Scores of local Punjab-based industrial units have started shifting base to Jammu for availing benefits under the New Central Sector Scheme for Industrial Development of the UT of Jammu and Kashmir, the Tribune reported.
The Punjabi industrialists blame the successive state governments along with the incumbent Aam Aadmi Party government for not coming up with industry-oriented schemes which now the Jammu and Kashmir’s current administration has done for attracting investment.
Pankaj Mehra, director, Mehra Wax Products Private Limited, has already started constructing his new unit in Ghati industrial area in the Jammu division’s Kathua district.
Mehra got the land at Rs 600 per square yard in Kathua which he says is “unimaginable” to get anywhere in Punjab.
Mehra’s wax manufacturing unit would have to pay no GST for 10 years, a 30 per cent refund on capital subsidy, power supply at Rs 4 per unit, and many other financial benefits.

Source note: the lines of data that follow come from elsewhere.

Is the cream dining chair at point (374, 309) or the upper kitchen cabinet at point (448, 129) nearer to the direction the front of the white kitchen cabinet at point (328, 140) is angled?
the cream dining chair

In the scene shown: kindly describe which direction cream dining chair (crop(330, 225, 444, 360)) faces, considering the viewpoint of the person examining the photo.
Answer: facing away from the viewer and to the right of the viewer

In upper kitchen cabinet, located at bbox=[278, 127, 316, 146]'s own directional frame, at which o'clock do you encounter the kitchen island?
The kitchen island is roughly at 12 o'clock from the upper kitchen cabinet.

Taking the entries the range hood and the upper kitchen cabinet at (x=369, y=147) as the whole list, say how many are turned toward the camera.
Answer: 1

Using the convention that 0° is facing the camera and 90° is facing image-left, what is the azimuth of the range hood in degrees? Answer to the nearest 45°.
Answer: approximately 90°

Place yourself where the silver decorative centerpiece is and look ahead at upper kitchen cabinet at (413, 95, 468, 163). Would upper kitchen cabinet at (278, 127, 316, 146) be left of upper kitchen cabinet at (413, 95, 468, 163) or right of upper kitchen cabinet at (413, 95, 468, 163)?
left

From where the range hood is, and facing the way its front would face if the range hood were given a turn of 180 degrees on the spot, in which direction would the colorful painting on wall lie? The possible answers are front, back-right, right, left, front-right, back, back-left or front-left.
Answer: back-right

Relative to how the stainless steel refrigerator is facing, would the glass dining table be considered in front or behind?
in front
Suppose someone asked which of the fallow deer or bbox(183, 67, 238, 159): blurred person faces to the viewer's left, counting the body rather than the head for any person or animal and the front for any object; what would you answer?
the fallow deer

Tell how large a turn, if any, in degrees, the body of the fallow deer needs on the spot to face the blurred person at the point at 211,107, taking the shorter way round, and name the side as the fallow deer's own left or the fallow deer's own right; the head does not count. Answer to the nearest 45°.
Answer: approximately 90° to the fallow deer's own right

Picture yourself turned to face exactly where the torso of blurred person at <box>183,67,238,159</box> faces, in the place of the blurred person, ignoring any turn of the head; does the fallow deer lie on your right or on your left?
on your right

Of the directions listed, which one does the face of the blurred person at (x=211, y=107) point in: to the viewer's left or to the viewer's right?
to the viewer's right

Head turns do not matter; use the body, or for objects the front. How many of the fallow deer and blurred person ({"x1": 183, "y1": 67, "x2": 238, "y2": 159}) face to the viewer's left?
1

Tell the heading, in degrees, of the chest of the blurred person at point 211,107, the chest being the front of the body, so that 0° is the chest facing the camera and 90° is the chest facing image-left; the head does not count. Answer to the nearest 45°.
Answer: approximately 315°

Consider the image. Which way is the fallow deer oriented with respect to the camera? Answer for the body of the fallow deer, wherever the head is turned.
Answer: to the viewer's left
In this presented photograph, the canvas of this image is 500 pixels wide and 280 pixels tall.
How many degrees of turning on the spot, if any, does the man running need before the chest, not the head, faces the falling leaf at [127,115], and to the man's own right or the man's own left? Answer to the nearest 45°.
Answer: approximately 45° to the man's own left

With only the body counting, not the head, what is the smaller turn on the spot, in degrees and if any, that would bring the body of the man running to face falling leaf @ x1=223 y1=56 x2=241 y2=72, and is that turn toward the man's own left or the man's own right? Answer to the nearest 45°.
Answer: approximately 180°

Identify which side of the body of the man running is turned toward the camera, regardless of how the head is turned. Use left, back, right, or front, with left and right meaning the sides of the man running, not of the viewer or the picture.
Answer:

Mehra said that many other units in different sectors were moving from Punjab to Kathua leading to a shortage of rental houses in the area.
Piara Lal Seth, president of the Punjab Pradesh Beopar Mandal (PPBM), said despite repeated requests to successive governments to create a land bank for the industrialists to provide them plots at moderate rates besides minimum power tariff and incentives to border areas, nothing was done.
He said the Union government was providing four types of hand-holdings which include capital investment incentive, capital interest subvention, goods, and services tax-linked incentive, and working capital interest subvention to industries in Jammu and Kashmir.
Seth opines that the Jammu and Kashmir government’s goal to attract capital investments in the area to the tune of Rs 28,400 crore by 2037 is likely to be met soon.